BEGIN SOURCE MATERIAL

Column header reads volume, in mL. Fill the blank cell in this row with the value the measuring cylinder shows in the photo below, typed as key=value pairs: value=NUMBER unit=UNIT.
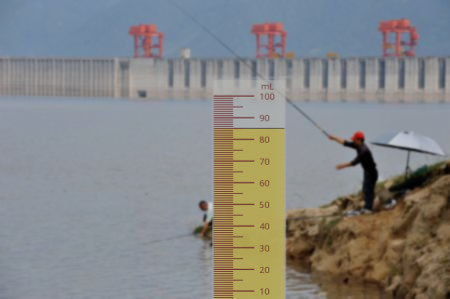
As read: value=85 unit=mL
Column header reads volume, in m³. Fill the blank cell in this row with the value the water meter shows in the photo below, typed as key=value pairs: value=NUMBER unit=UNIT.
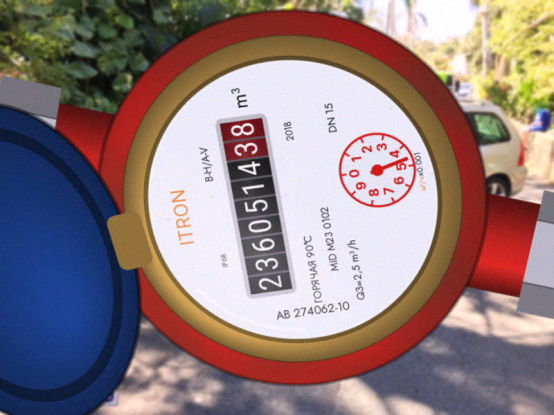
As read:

END SOURCE MATERIAL
BEGIN SOURCE MATERIAL

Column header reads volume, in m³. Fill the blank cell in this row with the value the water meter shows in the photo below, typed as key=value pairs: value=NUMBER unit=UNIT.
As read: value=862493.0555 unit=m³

END SOURCE MATERIAL

Turn the entries above into a two-column CSV with the headers input and output, with one row per entry. Put each text and its answer in its own quoted field, replace line breaks with spaces, and leave out the pictures. Begin at the line that has "Column header reads volume, in mL." and stop after the line that has "As read: value=85 unit=mL".

input,output
"Column header reads volume, in mL. Fill the blank cell in this row with the value the measuring cylinder shows in the photo below, typed as key=value pairs: value=NUMBER unit=UNIT. As read:","value=85 unit=mL"